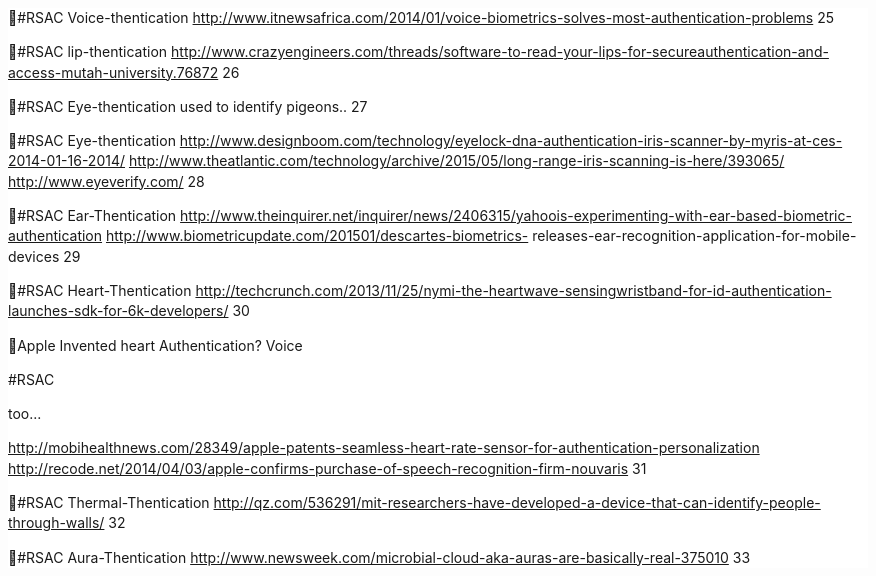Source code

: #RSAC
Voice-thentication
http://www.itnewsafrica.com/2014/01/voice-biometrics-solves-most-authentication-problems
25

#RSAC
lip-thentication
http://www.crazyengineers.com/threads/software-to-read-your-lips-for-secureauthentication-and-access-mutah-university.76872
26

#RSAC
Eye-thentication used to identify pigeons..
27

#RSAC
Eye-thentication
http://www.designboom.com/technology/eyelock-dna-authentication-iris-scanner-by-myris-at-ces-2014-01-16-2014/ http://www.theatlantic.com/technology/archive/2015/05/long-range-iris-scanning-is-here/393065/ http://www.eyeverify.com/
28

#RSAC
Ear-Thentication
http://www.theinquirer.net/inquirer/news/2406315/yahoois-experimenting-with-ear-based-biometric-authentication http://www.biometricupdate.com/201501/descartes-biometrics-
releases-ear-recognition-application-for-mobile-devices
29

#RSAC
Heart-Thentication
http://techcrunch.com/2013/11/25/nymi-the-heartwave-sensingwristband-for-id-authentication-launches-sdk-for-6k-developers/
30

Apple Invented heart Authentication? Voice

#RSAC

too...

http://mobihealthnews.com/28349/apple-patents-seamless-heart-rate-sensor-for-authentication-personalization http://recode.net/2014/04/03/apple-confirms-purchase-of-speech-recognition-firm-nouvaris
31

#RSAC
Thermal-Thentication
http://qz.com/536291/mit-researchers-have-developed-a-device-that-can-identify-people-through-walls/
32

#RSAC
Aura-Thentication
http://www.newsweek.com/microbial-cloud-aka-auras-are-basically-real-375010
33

--------

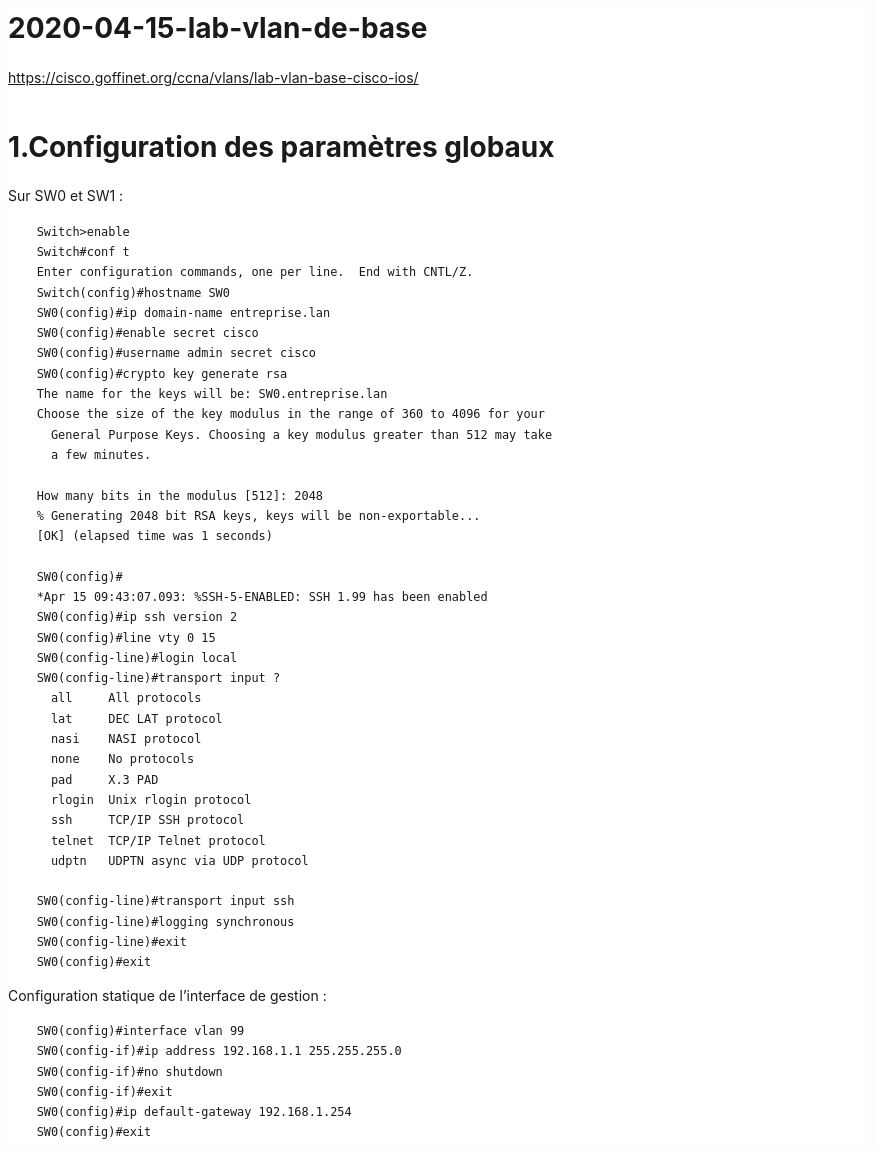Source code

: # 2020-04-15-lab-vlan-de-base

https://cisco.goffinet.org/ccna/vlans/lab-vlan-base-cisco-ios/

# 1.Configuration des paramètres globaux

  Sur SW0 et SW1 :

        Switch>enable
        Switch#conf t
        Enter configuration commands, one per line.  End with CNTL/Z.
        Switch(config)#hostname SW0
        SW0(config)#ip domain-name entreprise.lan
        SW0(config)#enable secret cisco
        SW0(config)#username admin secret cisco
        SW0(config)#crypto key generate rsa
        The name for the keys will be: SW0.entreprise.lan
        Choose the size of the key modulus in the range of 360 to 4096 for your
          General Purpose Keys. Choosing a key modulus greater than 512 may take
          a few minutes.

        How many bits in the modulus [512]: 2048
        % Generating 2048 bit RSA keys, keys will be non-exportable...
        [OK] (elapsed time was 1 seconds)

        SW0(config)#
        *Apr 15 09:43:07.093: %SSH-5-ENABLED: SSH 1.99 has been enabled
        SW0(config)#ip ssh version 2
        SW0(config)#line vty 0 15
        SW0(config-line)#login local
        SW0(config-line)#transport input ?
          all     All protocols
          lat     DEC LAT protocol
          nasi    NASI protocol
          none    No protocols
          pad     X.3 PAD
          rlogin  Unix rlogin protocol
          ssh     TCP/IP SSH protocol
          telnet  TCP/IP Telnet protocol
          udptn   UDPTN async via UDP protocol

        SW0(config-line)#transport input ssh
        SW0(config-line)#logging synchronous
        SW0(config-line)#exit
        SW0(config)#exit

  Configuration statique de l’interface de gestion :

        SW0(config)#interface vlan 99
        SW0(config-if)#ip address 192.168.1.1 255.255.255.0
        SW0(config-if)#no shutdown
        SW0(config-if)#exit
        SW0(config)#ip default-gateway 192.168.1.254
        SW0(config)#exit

--------

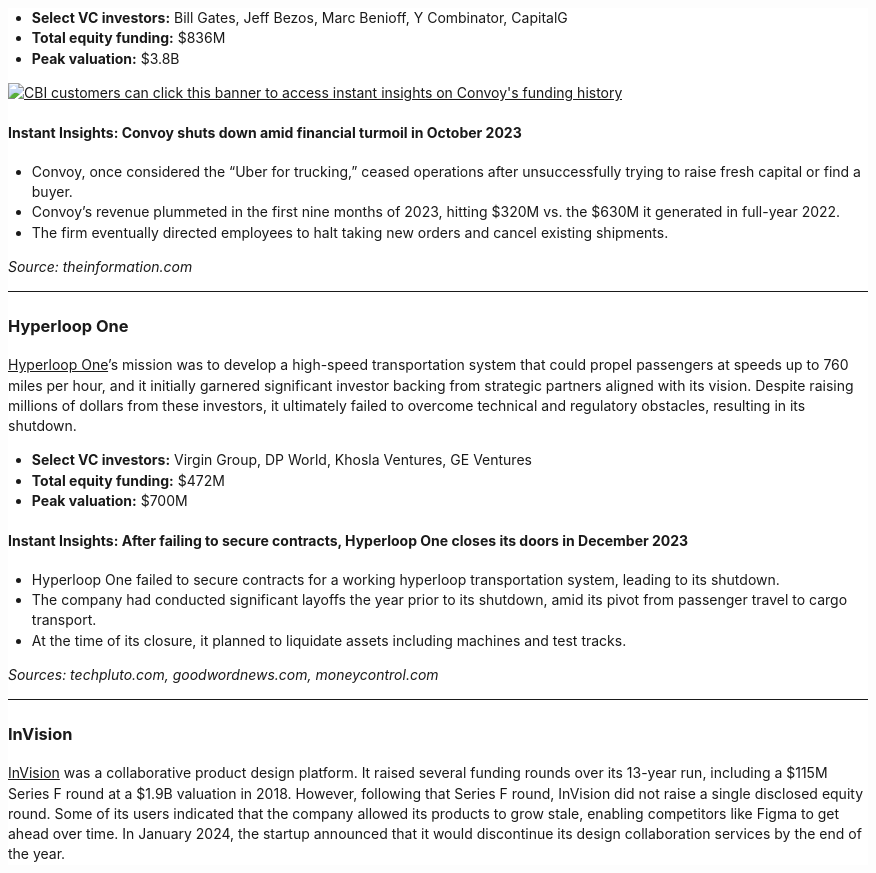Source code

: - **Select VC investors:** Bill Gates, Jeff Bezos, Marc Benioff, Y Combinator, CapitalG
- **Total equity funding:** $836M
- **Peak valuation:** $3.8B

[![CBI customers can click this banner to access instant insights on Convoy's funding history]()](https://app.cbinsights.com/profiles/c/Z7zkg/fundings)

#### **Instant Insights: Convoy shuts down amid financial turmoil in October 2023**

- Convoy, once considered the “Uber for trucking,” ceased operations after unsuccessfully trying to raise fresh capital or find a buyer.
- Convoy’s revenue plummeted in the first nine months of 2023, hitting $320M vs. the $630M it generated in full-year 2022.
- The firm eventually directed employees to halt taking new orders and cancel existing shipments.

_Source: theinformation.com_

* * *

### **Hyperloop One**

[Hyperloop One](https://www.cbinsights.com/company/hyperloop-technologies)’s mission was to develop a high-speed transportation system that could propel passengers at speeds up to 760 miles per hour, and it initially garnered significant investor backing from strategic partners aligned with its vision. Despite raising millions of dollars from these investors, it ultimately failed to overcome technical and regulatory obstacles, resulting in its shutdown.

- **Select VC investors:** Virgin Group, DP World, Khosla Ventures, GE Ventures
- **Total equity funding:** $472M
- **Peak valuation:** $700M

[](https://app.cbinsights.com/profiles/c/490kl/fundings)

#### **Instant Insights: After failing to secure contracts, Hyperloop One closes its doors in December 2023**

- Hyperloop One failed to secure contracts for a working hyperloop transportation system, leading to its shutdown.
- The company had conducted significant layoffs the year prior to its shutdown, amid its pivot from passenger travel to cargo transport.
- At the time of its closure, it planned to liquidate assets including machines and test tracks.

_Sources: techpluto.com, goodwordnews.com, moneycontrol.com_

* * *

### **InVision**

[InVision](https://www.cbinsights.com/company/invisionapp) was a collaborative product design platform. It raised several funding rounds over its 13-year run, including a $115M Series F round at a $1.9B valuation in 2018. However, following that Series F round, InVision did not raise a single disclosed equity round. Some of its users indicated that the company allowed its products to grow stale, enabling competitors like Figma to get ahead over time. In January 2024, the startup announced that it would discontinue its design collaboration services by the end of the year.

--------

_Directive_. The line above containing "- **Total equity funding:** $472M", the line containing "### **InVision**", and every line between them are to be transcribed exactly; no other line is wanted.

_Task answer_.
- **Total equity funding:** $472M
- **Peak valuation:** $700M

[](https://app.cbinsights.com/profiles/c/490kl/fundings)

#### **Instant Insights: After failing to secure contracts, Hyperloop One closes its doors in December 2023**

- Hyperloop One failed to secure contracts for a working hyperloop transportation system, leading to its shutdown.
- The company had conducted significant layoffs the year prior to its shutdown, amid its pivot from passenger travel to cargo transport.
- At the time of its closure, it planned to liquidate assets including machines and test tracks.

_Sources: techpluto.com, goodwordnews.com, moneycontrol.com_

* * *

### **InVision**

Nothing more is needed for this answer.